◆ What you need to do ◆
Whenever "labels" appears in a line of the entries below, that line counts; give the total only.
##### Provided material #####
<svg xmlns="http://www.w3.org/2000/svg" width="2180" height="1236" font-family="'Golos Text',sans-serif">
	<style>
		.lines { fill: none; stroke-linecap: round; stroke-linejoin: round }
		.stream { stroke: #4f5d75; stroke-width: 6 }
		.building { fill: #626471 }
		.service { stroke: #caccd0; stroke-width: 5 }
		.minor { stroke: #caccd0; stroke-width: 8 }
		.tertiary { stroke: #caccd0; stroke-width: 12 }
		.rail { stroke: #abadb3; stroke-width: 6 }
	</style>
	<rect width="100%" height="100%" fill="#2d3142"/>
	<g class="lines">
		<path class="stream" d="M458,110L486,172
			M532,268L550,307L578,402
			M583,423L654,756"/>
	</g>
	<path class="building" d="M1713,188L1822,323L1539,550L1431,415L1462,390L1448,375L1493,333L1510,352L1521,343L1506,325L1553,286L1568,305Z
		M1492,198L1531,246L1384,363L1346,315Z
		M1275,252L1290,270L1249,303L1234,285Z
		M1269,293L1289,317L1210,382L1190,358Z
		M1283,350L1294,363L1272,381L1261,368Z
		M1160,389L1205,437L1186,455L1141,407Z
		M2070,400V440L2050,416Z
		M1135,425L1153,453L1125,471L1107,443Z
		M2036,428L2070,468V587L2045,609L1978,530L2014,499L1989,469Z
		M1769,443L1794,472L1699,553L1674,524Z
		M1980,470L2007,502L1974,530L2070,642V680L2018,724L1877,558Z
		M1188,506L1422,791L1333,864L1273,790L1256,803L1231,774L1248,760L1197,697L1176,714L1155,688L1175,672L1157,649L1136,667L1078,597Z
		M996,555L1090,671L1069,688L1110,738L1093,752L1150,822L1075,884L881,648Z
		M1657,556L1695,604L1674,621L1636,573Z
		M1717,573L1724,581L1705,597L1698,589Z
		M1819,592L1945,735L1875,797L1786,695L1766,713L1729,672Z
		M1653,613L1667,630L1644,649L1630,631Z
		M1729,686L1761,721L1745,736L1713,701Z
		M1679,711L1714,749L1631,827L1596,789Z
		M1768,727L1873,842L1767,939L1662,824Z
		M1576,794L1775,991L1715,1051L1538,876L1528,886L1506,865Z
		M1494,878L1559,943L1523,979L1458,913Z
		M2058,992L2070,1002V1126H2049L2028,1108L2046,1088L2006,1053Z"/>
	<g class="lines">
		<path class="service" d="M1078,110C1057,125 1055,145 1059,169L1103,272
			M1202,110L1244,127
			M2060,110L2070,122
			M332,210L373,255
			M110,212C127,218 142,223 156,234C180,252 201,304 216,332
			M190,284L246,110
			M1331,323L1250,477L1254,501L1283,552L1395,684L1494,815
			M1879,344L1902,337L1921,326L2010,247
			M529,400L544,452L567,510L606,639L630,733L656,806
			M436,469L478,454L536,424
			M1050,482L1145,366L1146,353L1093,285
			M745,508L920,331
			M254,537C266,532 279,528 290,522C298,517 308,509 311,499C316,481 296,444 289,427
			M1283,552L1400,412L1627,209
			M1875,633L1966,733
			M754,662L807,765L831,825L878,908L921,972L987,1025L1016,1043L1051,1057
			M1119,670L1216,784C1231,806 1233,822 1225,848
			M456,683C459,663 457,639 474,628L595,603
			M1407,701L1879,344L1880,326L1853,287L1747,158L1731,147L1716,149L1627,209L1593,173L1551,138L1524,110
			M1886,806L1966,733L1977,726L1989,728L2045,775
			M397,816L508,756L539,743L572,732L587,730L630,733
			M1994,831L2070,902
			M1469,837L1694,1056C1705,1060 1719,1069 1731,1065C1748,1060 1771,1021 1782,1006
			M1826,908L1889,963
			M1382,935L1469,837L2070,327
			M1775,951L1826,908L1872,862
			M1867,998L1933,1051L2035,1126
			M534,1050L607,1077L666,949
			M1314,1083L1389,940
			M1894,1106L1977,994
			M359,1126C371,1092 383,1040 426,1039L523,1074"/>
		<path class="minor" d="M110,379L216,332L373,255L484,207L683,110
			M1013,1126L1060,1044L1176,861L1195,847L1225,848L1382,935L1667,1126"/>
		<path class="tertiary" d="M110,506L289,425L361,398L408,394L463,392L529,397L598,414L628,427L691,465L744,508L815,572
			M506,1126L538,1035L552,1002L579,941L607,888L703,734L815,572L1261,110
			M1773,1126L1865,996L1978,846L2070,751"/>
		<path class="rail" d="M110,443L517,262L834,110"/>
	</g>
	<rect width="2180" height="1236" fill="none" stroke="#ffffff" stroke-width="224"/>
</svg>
#####
##### Provided material #####
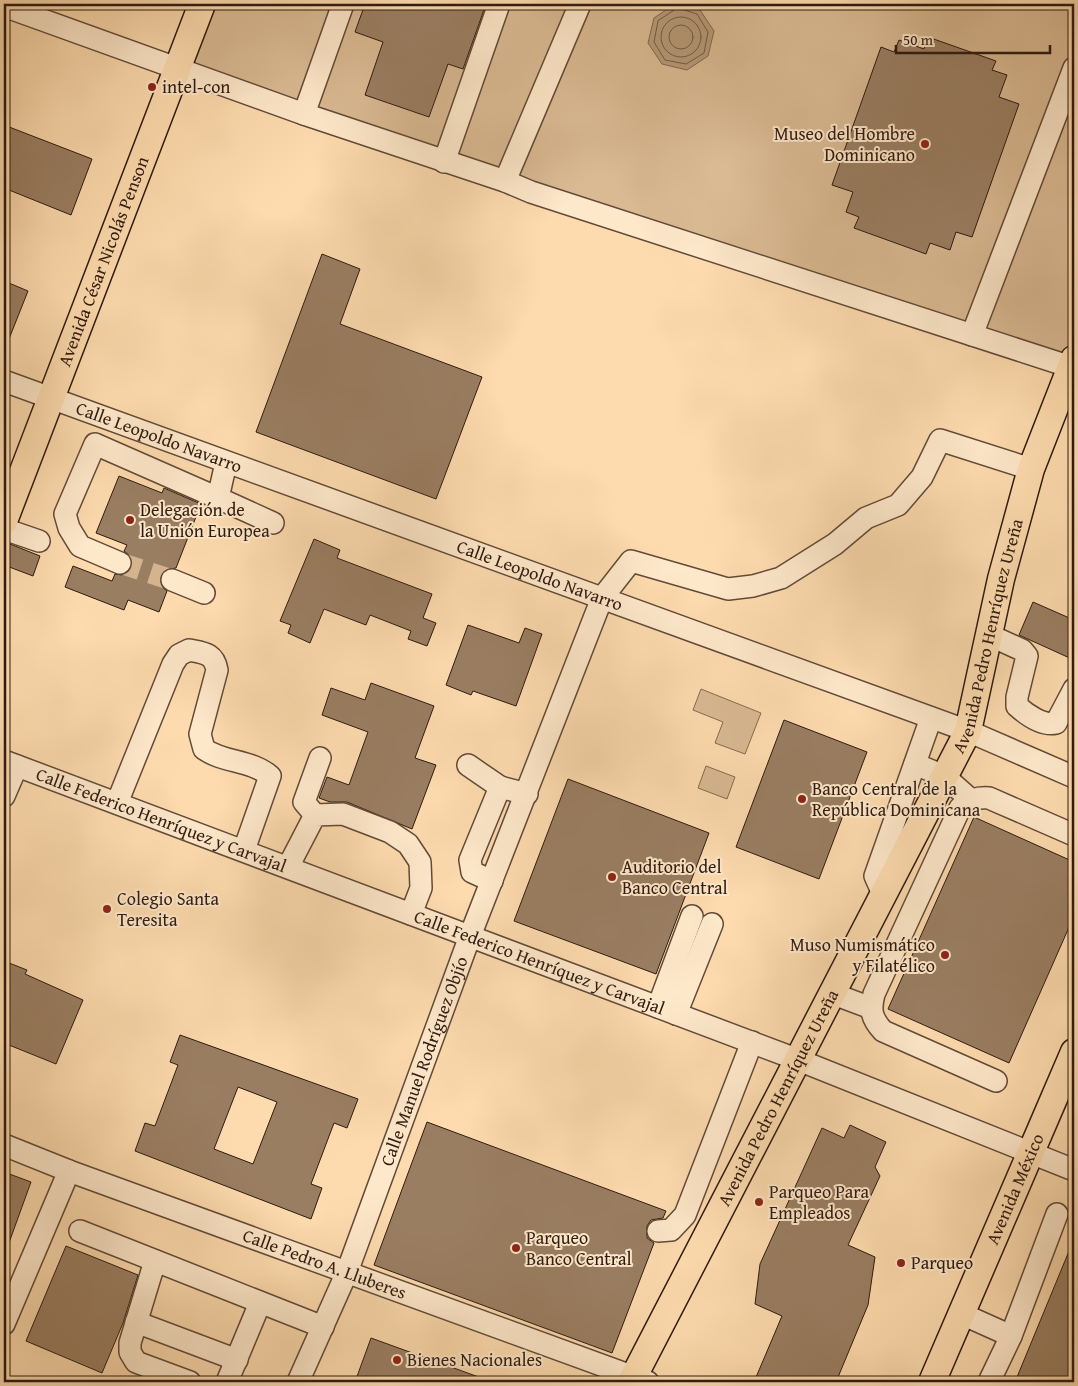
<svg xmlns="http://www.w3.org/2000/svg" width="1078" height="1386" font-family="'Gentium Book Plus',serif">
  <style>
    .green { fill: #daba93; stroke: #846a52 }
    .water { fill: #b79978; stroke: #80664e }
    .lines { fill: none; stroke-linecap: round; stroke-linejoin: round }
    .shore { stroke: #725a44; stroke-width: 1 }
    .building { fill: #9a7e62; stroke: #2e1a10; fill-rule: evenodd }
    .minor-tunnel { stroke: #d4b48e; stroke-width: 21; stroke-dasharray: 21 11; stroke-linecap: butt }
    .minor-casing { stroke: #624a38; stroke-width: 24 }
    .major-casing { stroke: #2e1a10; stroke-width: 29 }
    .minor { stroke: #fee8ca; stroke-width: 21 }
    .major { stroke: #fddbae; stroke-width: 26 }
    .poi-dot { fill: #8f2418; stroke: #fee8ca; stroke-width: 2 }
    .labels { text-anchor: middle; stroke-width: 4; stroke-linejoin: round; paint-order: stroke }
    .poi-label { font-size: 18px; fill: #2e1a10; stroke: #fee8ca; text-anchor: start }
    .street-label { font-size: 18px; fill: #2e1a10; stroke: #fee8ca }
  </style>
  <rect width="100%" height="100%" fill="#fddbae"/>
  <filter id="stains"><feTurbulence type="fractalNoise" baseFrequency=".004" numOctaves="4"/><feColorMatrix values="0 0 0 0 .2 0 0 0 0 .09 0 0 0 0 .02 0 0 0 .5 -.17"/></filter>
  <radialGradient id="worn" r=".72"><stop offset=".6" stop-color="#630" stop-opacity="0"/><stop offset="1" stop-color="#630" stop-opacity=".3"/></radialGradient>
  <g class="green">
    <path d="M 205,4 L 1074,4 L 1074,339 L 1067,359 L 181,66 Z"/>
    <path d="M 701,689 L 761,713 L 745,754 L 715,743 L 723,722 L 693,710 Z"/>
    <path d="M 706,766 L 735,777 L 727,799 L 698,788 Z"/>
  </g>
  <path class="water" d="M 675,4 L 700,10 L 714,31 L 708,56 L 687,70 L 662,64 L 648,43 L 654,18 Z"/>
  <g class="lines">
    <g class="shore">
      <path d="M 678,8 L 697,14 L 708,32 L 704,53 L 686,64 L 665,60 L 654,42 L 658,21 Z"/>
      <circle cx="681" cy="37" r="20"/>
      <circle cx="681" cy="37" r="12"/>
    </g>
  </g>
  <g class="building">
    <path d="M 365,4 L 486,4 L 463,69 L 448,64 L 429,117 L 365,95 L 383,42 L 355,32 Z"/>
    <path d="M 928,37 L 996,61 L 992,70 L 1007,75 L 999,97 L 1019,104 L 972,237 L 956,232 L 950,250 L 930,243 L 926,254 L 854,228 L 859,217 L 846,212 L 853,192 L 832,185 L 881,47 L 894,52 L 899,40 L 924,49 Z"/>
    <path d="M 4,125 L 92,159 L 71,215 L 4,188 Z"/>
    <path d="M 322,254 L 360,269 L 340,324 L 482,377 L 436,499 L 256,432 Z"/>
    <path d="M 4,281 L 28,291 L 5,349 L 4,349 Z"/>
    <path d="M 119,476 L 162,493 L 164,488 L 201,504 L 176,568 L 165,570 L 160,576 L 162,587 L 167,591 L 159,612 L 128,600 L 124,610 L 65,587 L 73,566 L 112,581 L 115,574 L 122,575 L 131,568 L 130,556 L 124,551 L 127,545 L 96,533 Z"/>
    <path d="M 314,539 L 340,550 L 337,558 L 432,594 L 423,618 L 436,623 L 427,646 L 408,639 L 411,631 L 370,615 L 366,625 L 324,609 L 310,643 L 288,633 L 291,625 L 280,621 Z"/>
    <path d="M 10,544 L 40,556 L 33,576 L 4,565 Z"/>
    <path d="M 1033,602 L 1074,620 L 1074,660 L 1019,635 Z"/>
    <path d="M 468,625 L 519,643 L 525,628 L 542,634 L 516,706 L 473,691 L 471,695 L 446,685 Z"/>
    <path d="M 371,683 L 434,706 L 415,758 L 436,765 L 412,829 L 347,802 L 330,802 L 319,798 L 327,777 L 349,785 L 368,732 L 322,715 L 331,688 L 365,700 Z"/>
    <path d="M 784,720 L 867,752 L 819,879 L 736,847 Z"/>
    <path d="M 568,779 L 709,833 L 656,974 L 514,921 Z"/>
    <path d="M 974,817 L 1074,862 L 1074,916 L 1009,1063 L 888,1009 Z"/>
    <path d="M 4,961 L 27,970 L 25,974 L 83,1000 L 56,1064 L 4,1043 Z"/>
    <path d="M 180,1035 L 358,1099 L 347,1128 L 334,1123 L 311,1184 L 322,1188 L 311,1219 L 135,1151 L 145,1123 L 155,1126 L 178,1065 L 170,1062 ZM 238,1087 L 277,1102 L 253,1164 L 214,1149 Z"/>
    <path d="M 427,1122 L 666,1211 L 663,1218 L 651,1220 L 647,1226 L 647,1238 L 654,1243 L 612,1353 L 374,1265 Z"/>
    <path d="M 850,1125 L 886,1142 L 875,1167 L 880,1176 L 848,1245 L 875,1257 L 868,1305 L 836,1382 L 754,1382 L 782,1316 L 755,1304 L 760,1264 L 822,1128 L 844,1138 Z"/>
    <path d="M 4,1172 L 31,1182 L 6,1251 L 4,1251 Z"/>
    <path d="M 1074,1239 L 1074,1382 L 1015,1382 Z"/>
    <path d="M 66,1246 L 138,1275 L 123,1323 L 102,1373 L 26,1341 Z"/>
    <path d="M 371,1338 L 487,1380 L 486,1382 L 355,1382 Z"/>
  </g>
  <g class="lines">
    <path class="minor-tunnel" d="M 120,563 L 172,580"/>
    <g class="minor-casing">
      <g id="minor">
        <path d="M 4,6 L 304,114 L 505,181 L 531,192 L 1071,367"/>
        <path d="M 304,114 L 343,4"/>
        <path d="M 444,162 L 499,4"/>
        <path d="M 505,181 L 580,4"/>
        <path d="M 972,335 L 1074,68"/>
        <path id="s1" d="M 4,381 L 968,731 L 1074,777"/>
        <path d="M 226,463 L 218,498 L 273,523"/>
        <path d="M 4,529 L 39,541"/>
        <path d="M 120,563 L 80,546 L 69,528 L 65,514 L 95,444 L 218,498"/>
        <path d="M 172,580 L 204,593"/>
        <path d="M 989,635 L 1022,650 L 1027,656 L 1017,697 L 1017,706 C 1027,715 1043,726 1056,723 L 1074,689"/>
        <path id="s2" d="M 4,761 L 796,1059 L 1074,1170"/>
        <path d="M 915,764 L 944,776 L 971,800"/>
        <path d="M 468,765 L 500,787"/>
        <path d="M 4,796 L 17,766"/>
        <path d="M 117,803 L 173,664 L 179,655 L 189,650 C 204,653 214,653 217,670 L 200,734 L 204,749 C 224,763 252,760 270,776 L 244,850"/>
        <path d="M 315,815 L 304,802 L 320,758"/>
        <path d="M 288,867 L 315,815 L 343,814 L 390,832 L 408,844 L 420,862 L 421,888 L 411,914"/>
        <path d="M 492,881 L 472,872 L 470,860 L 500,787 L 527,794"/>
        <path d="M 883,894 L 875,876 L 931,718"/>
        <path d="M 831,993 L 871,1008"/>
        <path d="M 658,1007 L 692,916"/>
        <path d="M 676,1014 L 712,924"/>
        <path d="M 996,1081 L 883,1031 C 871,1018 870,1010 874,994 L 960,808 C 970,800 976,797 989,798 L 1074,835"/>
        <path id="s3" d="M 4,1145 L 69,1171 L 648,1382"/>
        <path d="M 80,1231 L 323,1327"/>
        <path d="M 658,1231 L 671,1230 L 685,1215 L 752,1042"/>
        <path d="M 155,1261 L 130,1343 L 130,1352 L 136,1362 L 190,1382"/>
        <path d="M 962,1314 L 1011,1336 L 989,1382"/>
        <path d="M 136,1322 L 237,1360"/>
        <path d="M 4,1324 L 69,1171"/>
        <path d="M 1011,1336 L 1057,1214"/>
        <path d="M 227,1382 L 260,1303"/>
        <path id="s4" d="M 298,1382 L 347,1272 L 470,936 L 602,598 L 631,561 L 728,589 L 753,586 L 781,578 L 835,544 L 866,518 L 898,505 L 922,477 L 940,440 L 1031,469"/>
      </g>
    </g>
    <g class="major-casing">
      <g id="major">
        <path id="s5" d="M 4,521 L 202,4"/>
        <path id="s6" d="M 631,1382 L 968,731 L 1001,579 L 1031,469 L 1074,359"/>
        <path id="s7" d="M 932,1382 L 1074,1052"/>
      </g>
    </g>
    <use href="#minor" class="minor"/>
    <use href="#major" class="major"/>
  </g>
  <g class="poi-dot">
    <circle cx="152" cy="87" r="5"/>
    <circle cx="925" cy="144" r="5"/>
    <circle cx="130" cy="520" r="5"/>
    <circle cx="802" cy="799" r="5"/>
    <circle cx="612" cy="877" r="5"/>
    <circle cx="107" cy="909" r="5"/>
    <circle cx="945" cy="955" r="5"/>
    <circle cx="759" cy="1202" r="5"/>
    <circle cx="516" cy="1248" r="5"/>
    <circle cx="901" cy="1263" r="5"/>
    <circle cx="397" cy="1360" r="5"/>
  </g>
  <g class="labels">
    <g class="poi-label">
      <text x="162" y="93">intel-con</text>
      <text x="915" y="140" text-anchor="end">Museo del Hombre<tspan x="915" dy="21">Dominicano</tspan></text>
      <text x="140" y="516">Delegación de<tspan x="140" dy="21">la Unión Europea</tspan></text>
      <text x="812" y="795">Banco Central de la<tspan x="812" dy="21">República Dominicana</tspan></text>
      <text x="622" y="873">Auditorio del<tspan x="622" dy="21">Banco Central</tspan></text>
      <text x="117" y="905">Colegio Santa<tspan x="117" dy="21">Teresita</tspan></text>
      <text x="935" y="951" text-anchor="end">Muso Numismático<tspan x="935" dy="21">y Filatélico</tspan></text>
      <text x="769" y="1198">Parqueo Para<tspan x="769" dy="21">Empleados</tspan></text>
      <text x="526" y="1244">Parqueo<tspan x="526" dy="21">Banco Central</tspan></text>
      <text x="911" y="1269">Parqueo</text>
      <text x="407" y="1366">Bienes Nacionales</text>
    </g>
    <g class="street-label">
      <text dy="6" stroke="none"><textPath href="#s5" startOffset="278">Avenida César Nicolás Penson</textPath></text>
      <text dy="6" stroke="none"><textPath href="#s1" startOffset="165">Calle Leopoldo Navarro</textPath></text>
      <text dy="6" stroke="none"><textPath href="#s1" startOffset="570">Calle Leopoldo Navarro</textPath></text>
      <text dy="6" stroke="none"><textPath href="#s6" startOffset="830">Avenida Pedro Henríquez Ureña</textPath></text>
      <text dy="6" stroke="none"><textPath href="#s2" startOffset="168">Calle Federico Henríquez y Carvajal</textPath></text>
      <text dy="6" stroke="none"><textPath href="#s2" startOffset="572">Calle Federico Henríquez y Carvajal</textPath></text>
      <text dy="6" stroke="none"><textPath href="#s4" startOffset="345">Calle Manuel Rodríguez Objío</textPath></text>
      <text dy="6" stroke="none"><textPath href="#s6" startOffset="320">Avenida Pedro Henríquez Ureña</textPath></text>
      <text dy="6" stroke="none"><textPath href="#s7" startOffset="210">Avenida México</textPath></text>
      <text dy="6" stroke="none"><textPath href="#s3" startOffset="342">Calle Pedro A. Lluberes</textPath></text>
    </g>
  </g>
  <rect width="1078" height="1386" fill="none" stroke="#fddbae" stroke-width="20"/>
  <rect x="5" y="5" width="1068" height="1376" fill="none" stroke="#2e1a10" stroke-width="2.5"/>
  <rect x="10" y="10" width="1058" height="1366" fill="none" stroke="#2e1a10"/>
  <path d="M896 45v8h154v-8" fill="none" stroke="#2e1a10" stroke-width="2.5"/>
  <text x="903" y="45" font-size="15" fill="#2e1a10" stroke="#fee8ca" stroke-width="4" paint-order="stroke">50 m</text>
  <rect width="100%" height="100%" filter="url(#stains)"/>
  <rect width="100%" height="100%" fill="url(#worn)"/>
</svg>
#####
◆ Written solution ◆
2